- Data for processing:
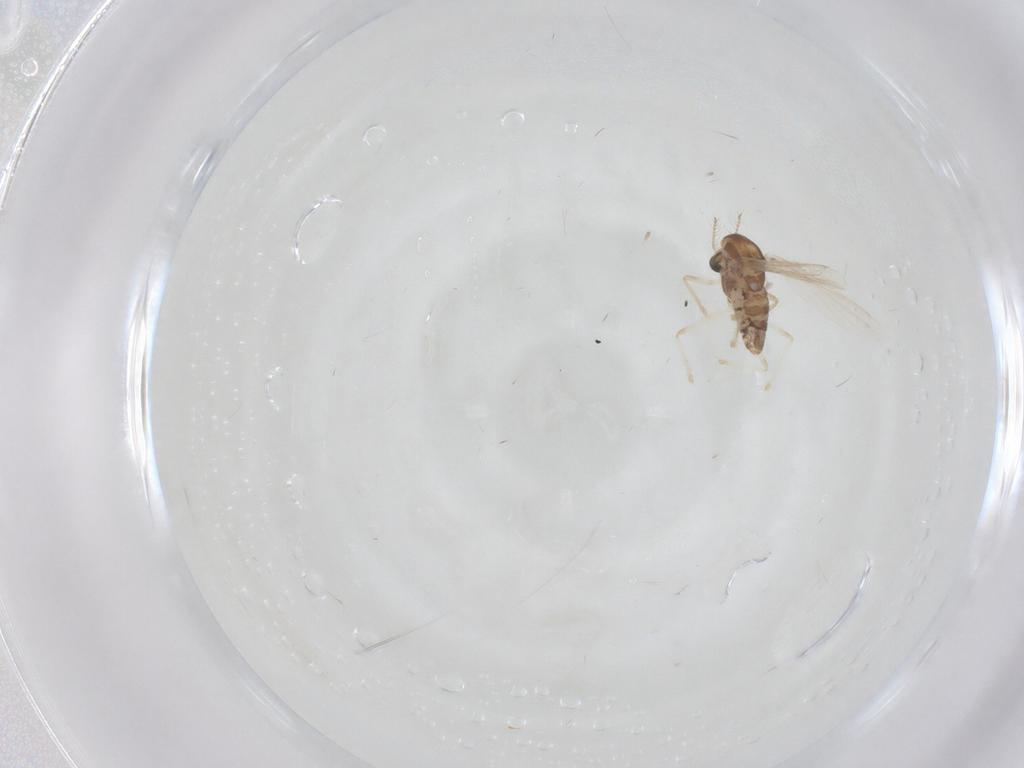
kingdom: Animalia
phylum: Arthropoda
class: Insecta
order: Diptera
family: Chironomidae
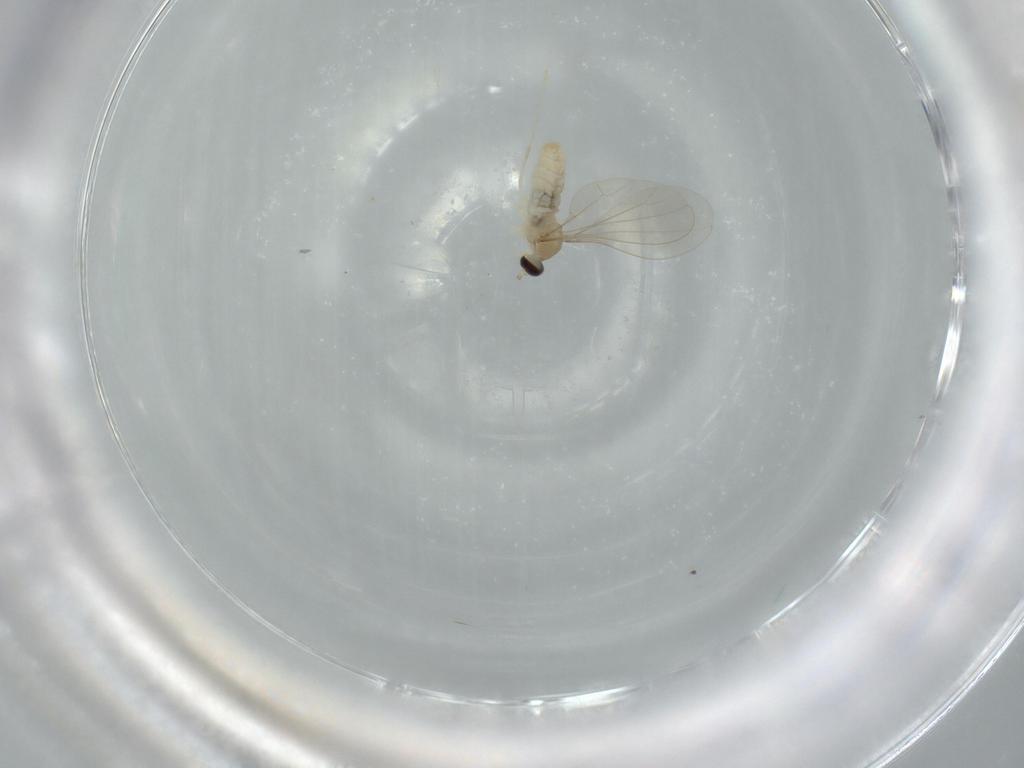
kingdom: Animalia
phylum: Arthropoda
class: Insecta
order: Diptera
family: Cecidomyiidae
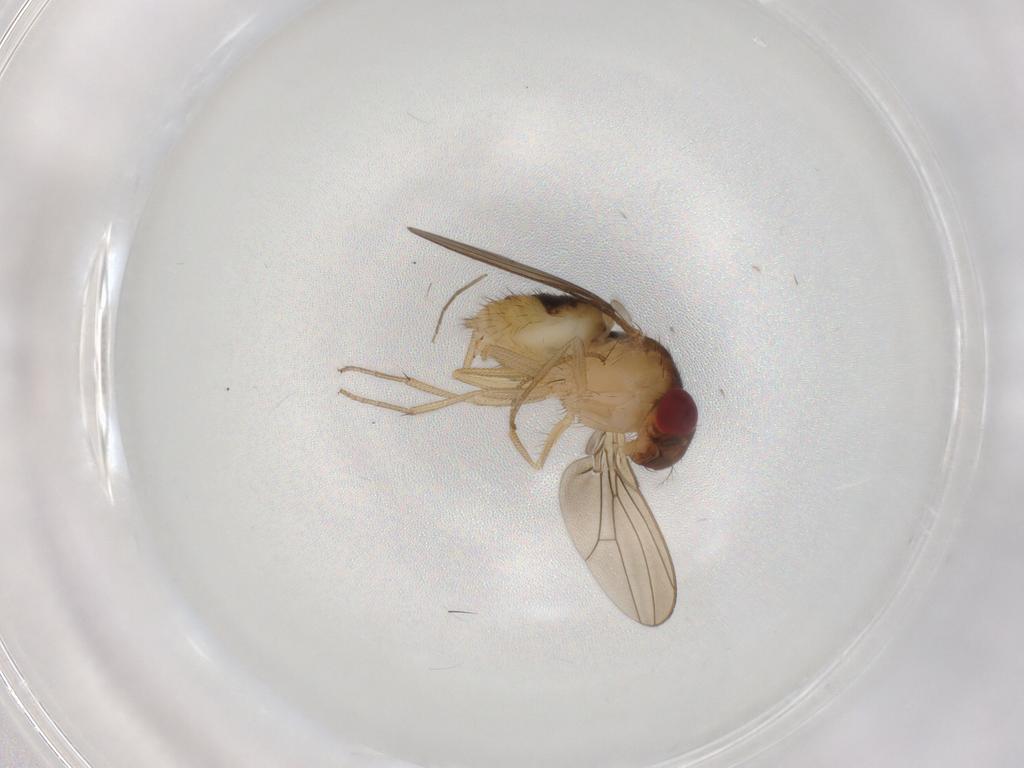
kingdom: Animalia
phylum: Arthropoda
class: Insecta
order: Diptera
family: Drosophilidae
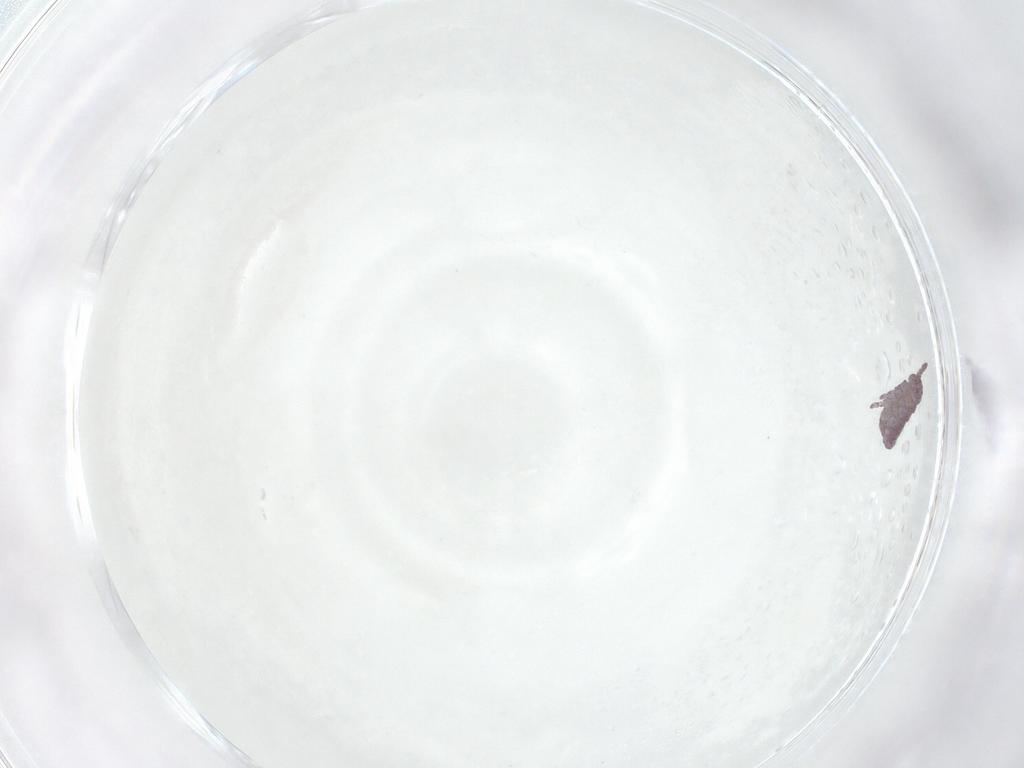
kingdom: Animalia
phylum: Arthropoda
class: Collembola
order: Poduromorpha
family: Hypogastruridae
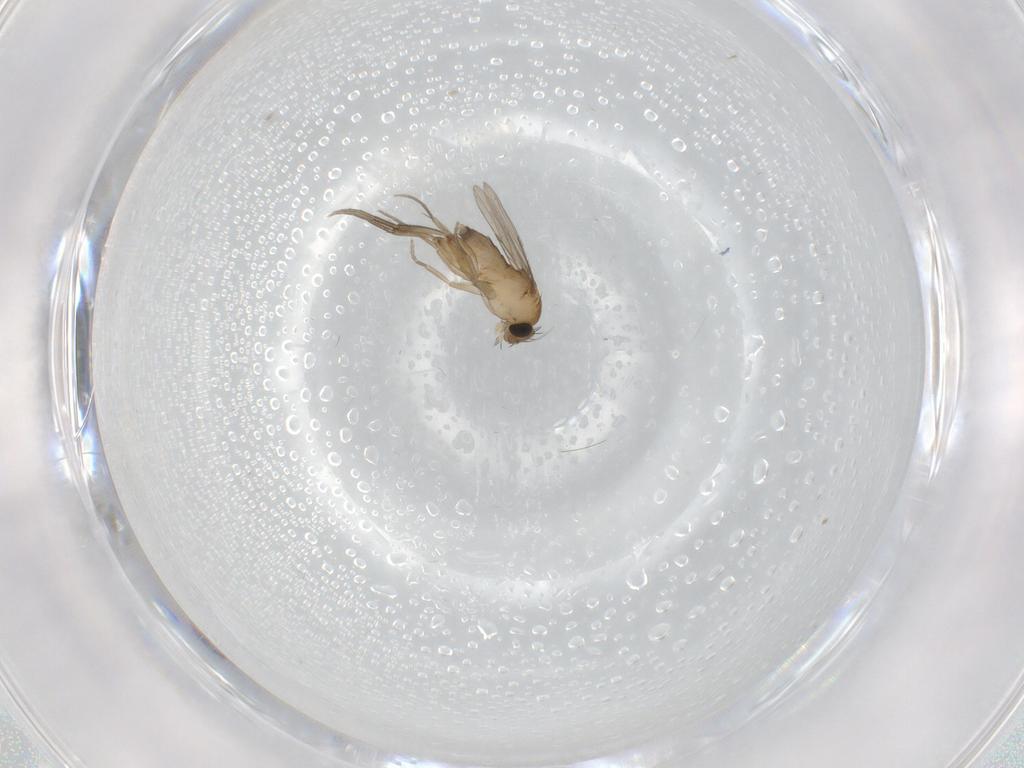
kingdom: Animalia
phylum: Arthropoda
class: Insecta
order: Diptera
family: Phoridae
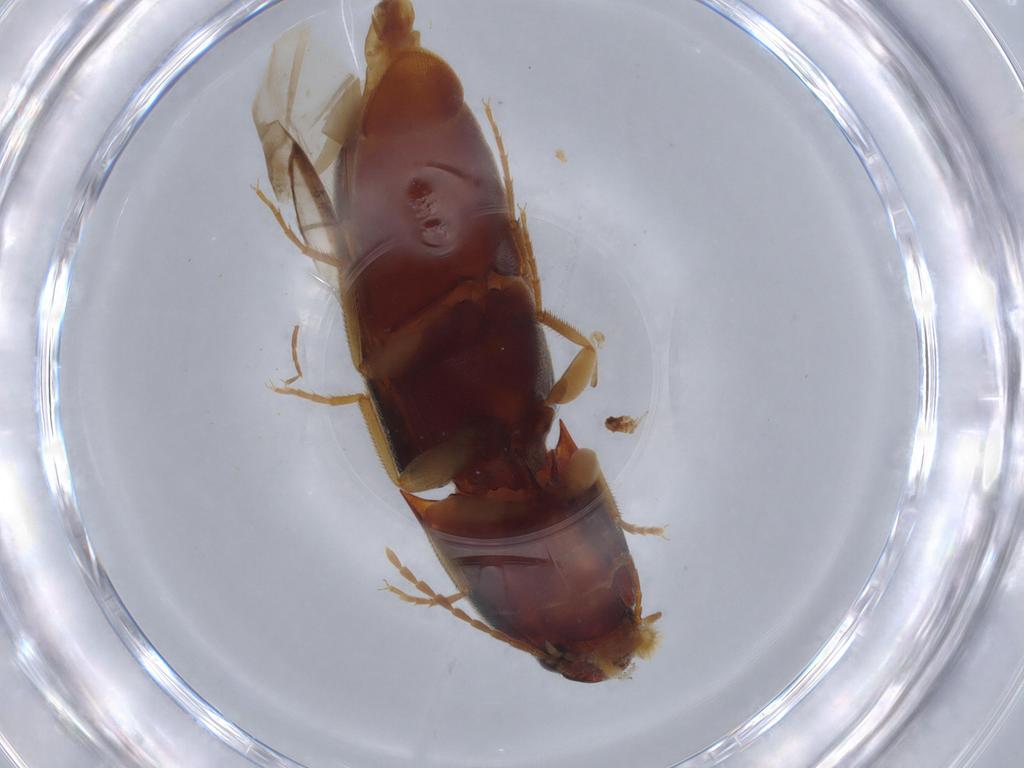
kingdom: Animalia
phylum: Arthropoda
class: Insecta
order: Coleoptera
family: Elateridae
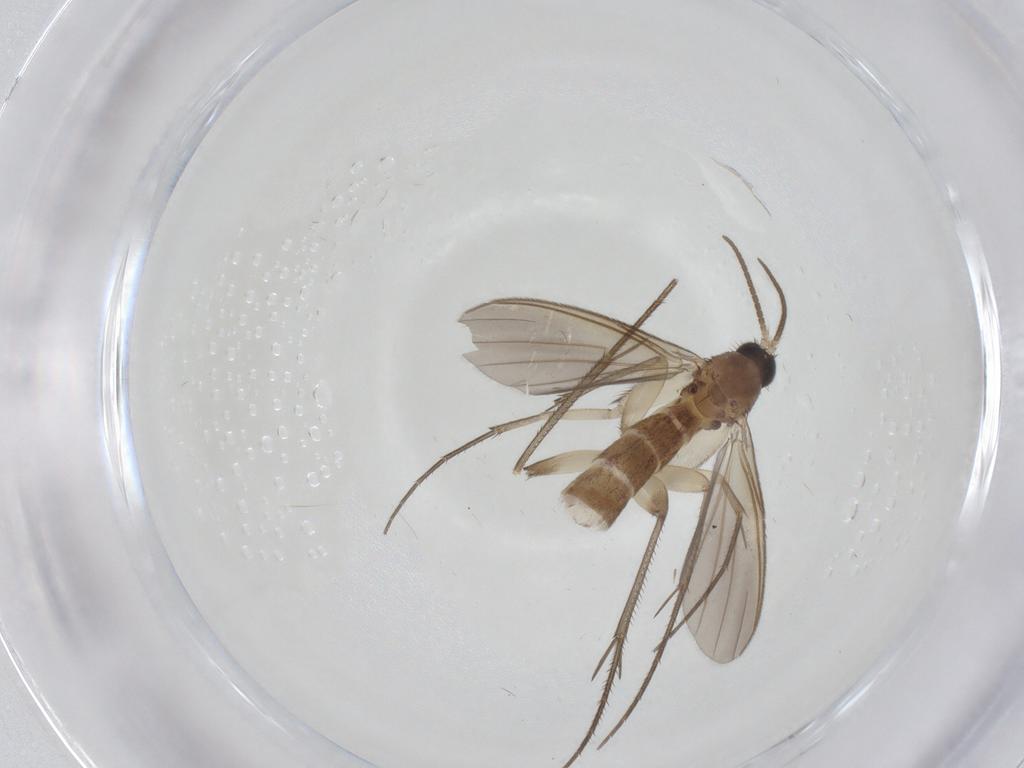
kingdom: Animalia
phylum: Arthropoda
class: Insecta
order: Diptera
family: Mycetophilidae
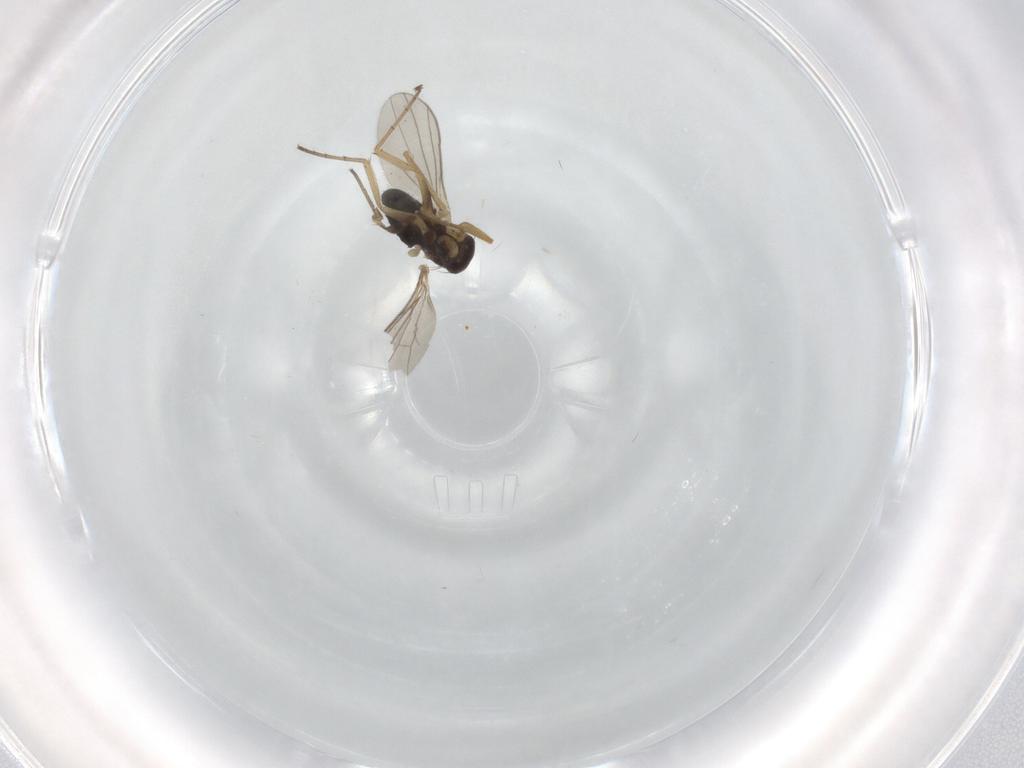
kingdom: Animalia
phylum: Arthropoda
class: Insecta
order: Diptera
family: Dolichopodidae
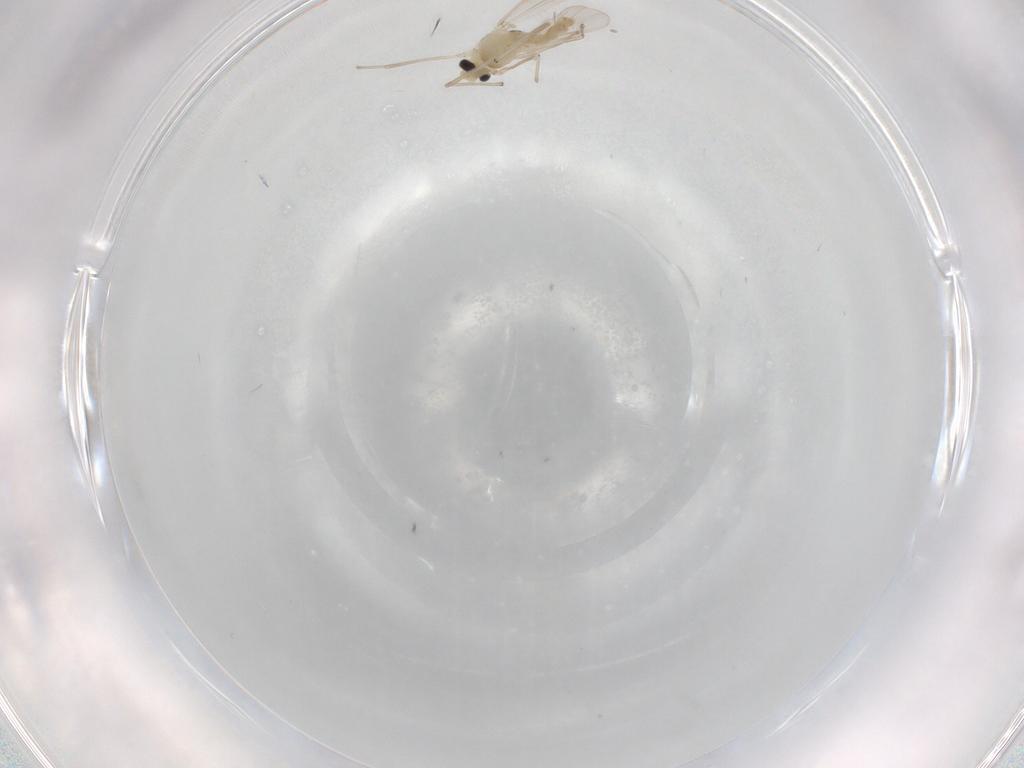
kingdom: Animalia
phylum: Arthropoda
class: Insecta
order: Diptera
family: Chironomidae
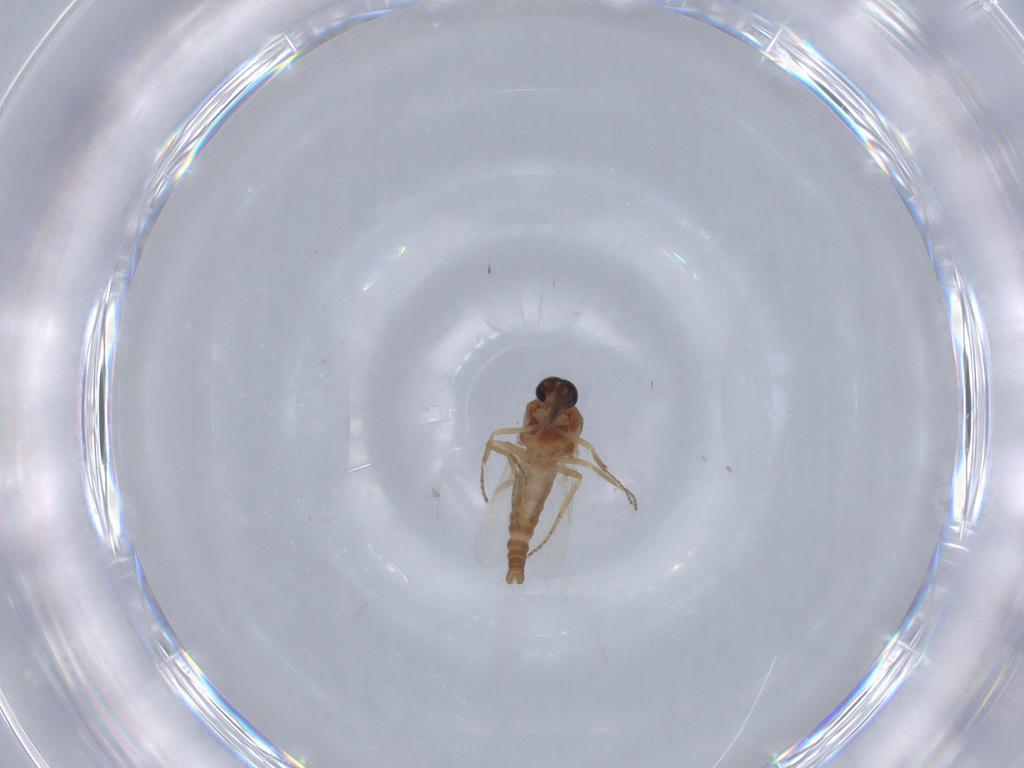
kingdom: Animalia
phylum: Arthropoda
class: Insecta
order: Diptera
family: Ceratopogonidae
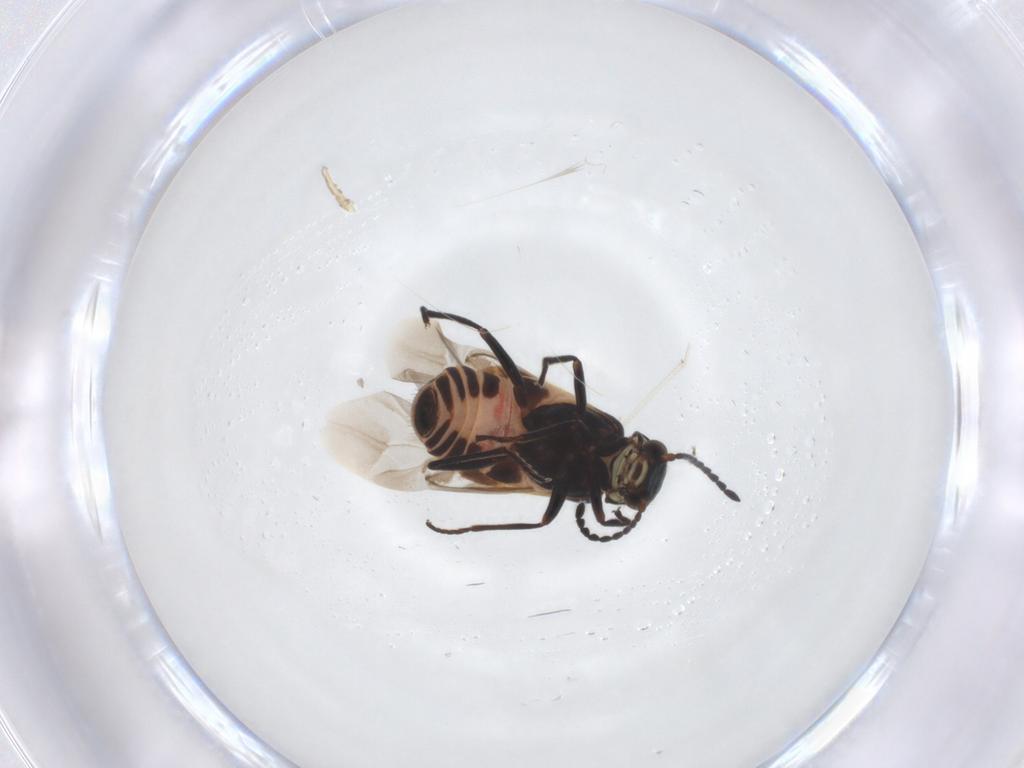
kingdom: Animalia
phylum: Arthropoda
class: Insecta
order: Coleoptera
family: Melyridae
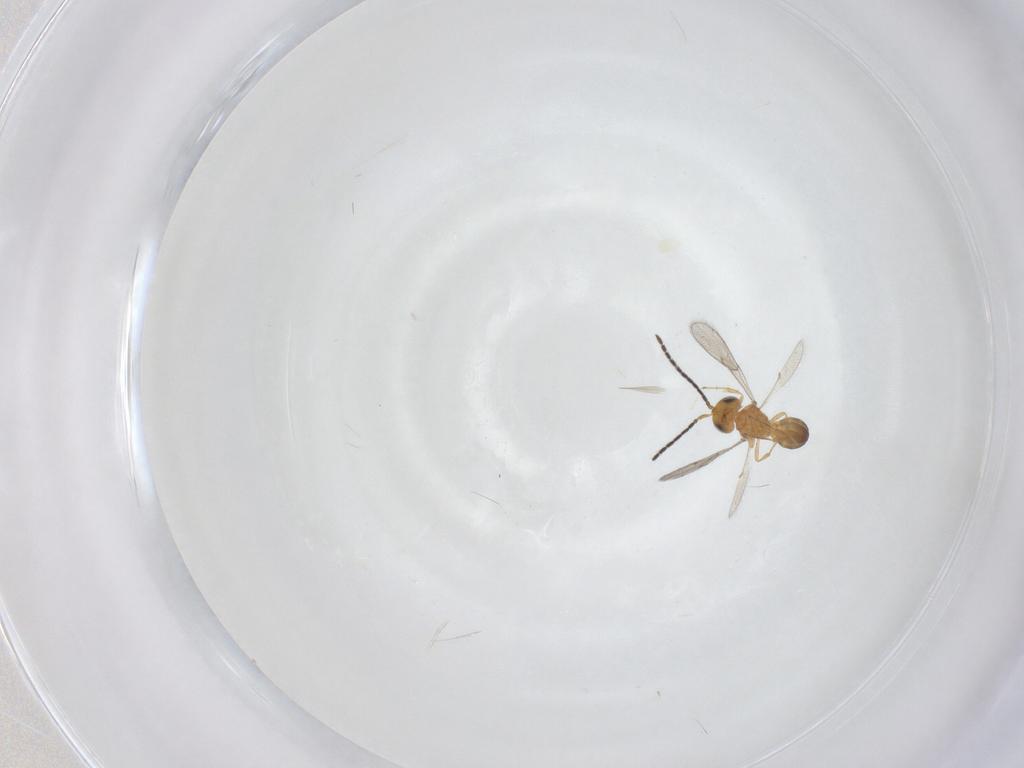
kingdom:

- Job: Pick out every line in the listing that contains the word "family". Uppercase and lowercase letters count as different.

- Answer for this exercise:
family: Chironomidae
family: Cecidomyiidae
family: Drosophilidae
family: Hypogastruridae
family: Phoridae
family: Elateridae
family: Mycetophilidae
family: Dolichopodidae
family: Chironomidae
family: Ceratopogonidae
family: Melyridae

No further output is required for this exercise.